In his video, Talbot displays a photo of Mohamed’s clock and on screen, flashes an arrow over a tangle of cords jutting from the case. “This was put in here to look like a device, with these cables and these… to look like a device that would be suspicious, and I think intentionally so,” he says of the design.

“This is simply taking a clock out of its case, and I think probably for provocative reasons, intentionally,” he said in his video. He did not elaborate further.

“When I saw this, I thought, ‘We’re getting duped here,’” Talbot told The Daily Beast, adding, “Anybody who knows electronics really well needs less than five seconds to know that was a clock taken out of the box.”

The researcher, who has run contests for young inventors Mohamed’s age, said he doesn’t intend to pick on Mohamed but rather the media’s failure to capture more of the story. Over the weekend, social media activists embarked on a campaign to downvote his YouTube video, which had more than 380,000 views Sunday night.

“Whether it fits your narrative or whatever you want to believe… this particular child down in Texas did not make anything,” Talbot said in the video, adding, “People should not recognize this as an invention and recognize this child as an inventor for this particular creation.”

More from the Beast:

For some electronics experts, Mohamed’s windfall is unfair to students that actually invent things. Bryan Bergeron, an author of electronics books and editor in chief of the magazine Nuts & Volts, said that Mohamed’s project “would be ‘cute’ for someone age 7. But even then, not ‘inventive.’”

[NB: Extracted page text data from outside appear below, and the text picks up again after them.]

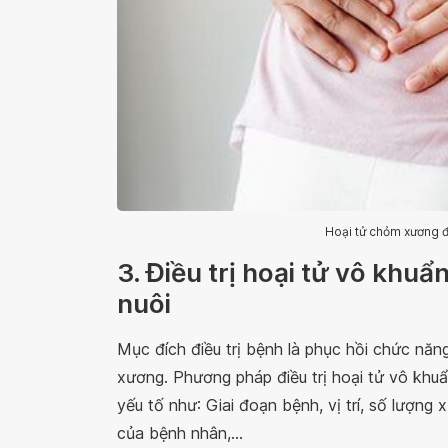
Hoại tử chỏm xương đ
3. Điều trị hoại tử vô khu
nuôi
Mục đích điều trị bệnh là phục hồi chức năn
xương. Phương pháp điều trị hoại tử vô khu
yếu tố như: Giai đoạn bệnh, vị trí, số lượng
của bệnh nhân,...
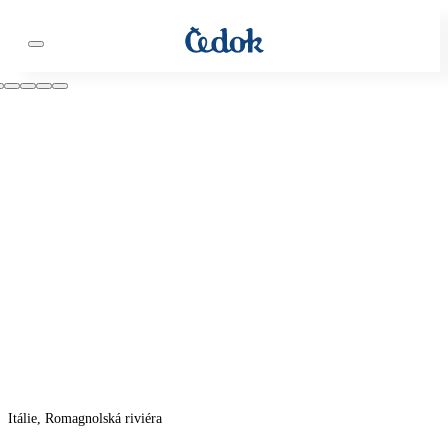
Itálie, Romagnolská riviéra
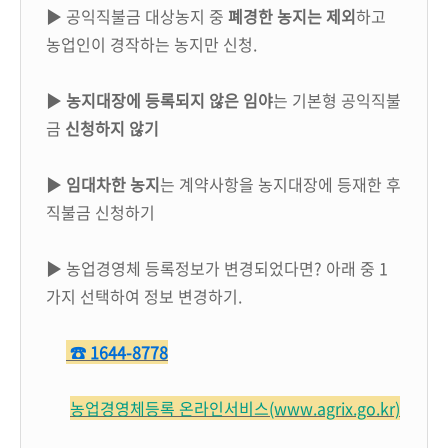
▶ 공익직불금 대상농지 중
폐경한 농지는 제외
하고
농업인이 경작하는 농지만 신청.
▶
농지대장에 등록되지 않은 임야
는 기본형 공익직불
금
신청하지 않기
▶
임대차한 농지
는 계약사항을 농지대장에 등재한 후
직불금 신청하기
▶ 농업경영체 등록정보가 변경되었다면? 아래 중 1
가지 선택하여 정보 변경하기.
☎ 1644-8778
농업경영체등록 온라인서비스(www.agrix.go.kr)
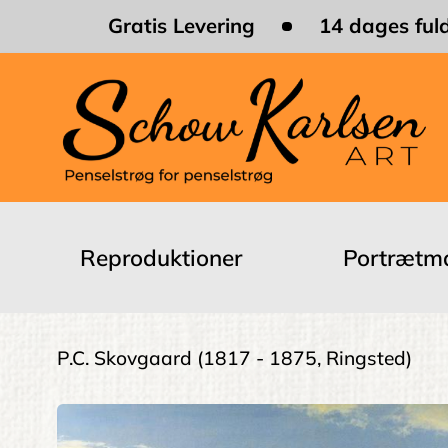
Skip
Gratis Levering
14 dages fuld
to
main
content
Main
navigation
Reproduktioner
Portrætma
Brødkrumme
P.C. Skovgaard
(1817 - 1875, Ringsted)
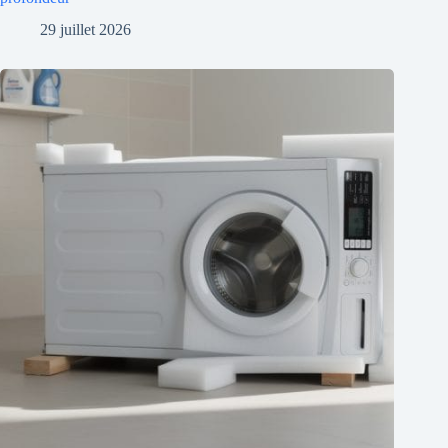
29 juillet 2026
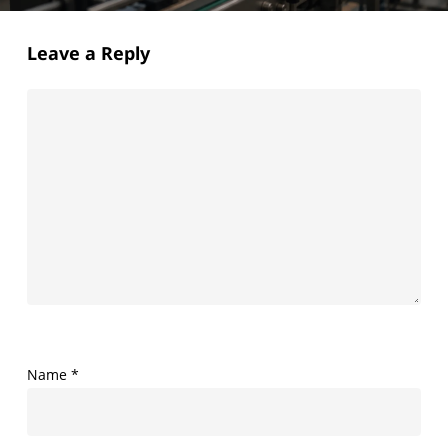
Leave a Reply
Name
*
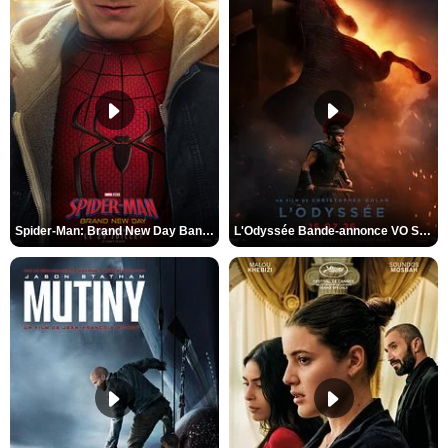
Spider-Man: Brand New Day Bande-annonce VO STFR
L'Odyssée Bande-annonce VO STFR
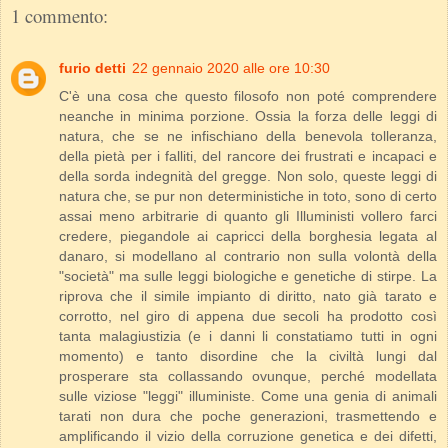
1 commento:
furio detti
22 gennaio 2020 alle ore 10:30
C'è una cosa che questo filosofo non poté comprendere
neanche in minima porzione. Ossia la forza delle leggi di
natura, che se ne infischiano della benevola tolleranza,
della pietà per i falliti, del rancore dei frustrati e incapaci e
della sorda indegnità del gregge. Non solo, queste leggi di
natura che, se pur non deterministiche in toto, sono di certo
assai meno arbitrarie di quanto gli Illuministi vollero farci
credere, piegandole ai capricci della borghesia legata al
danaro, si modellano al contrario non sulla volontà della
"società" ma sulle leggi biologiche e genetiche di stirpe. La
riprova che il simile impianto di diritto, nato già tarato e
corrotto, nel giro di appena due secoli ha prodotto così
tanta malagiustizia (e i danni li constatiamo tutti in ogni
momento) e tanto disordine che la civiltà lungi dal
prosperare sta collassando ovunque, perché modellata
sulle viziose "leggi" illuministe. Come una genia di animali
tarati non dura che poche generazioni, trasmettendo e
amplificando il vizio della corruzione genetica e dei difetti,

“The problem with giving this 14-year-old—whom I have nothing against; I really know very little of him—kudos for being inventive, is that there are tens of thousands of 11-year-olds out there actually designing circuits, building them from scratch and ‘innovating,’” Bergeron told The Daily Beast.

One of those teenagers is my electronics geek son, who was initially furious over what happened to Ahmed, but now thinks Ahmed is a plagiarizing little punk. My son said to me last night, wearing his MIT t-shirt, “I’m actually inventing things, but this kid is getting all the intention for something he didn’t even invent. This is really disappointing.”

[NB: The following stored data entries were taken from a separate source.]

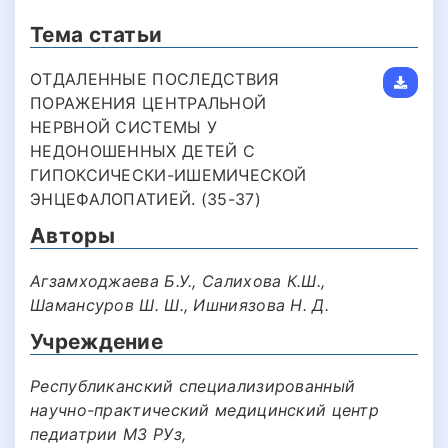
Тема статьи
ОТДАЛЕННЫЕ ПОСЛЕДСТВИЯ
ПОРАЖЕНИЯ ЦЕНТРАЛЬНОЙ
НЕРВНОЙ СИСТЕМЫ У
НЕДОНОШЕННЫХ ДЕТЕЙ С
ГИПОКСИЧЕСКИ-ИШЕМИЧЕСКОЙ
ЭНЦЕФАЛОПАТИЕЙ. (35-37)
Авторы
Агзамходжаева Б.У., Салихова К.Ш.,
Шамансуров Ш. Ш., Ишниязова Н. Д.
Учреждение
Республиканский специализированный
научно-практический медицинский центр
педиатрии МЗ РУз,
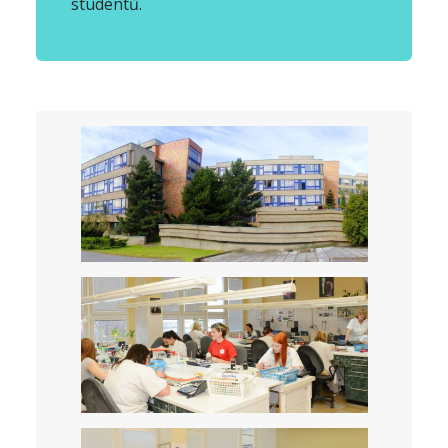
studentů.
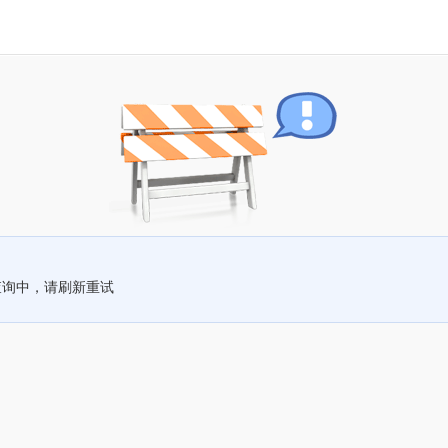
查询中，请刷新重试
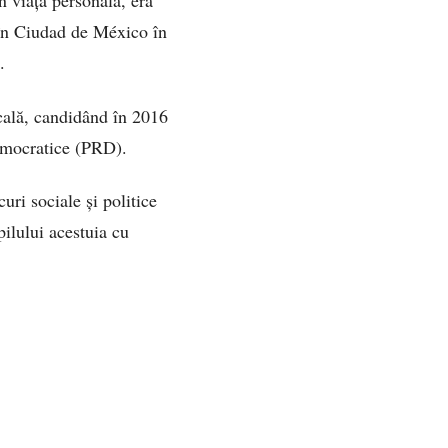
n viața personală, era
 în Ciudad de México în
.
ocală, candidând în 2016
Democratice (PRD).
uri sociale și politice
pilului acestuia cu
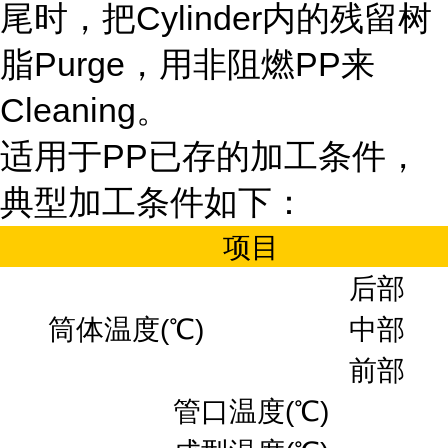
尾时，把Cylinder内的残留树
脂Purge，用非阻燃PP来
Cleaning。
适用于PP已存的加工条件，
典型加工条件如下：
项目
后部
筒体温度(℃)
中部
前部
管口温度(℃)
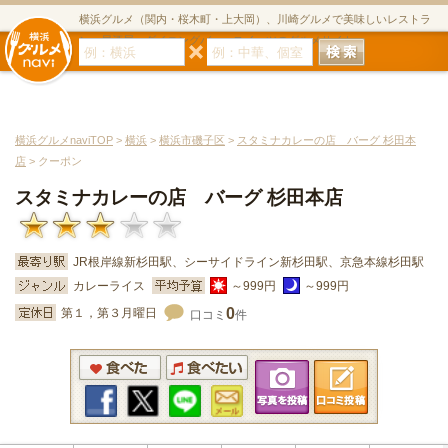
横浜グルメ（関内・桜木町・上大岡）、川崎グルメで美味しいレストラ
ン・居酒屋・ダイニングバー・スイーツのグルメサイト
横浜グルメnaviTOP
>
横浜
>
横浜市磯子区
>
スタミナカレーの店 バーグ 杉田本
店
> クーポン
スタミナカレーの店 バーグ 杉田本店
JR根岸線新杉田駅、シーサイドライン新杉田駅、京急本線杉田駅
カレーライス
～999円
～999円
0
第１，第３月曜日
口コミ
件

You know what’s interesting about the Talbot part of that story? That here’s a scientist offering an analysis that debunks what might be a tall tale, but the Social Justice Warriors want to shut him up because his analysis might disprove the initial narrative.

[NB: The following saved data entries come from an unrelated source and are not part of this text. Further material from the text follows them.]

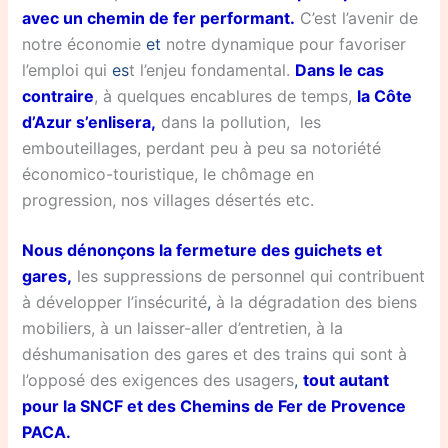
avec un chemin de fer performant.
C’est l’avenir de
notre économie
et
notre dynamique pour favoriser
l’emploi qui
es
t l’enjeu fondamental.
Dans le cas
contraire
, à quelques encablures de temps,
la Côte
d’Azur s’enlisera,
dans la pollution,
les
embouteillages, perdant peu à peu sa notoriété
économico-touristique, le chômage en
progression, nos villages désertés etc.
Nous dénonçons la fermeture des guichets et
gares,
les suppressions de personnel qui contribuent
à développer l’insécurité
,
à la dégradation des biens
mobiliers, à un laisser-aller d’entretien, à la
déshumanisation des gares et des trains qui sont à
l’opposé des exigences des usagers
,
tout autant
pour la SNCF et des Chemins de Fer de Provence
PACA.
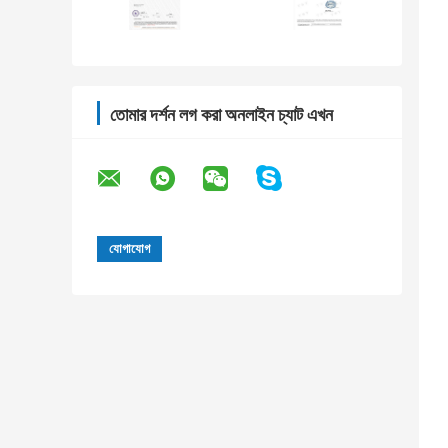
তোমার দর্শন লগ করা অনলাইন চ্যাট এখন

I jumped to conclusions about Ahmed’s clock the first time, so I’m not going to do it now. But what these geeks show us makes the entire episode look very fishy. The early Ahmed Truthers on this blog who suspected the kid was put up to this stunt by his attention-seeking gadfly of a father might have been on to something. Whatever the truth is, it seems at least likely that Ahmed did not “invent” anything. That may not justify the overreaction of school officials and the Irving police, but it’s worth seriously considering, if Ahmed did, in fact, plagiarize this device, whether or not he was trying to provoke exactly this kind of overreaction. Somebody needs to get to the bottom of this — or has the story become too useful for the White House and others who rushed to Ahmed’s defense to discredit?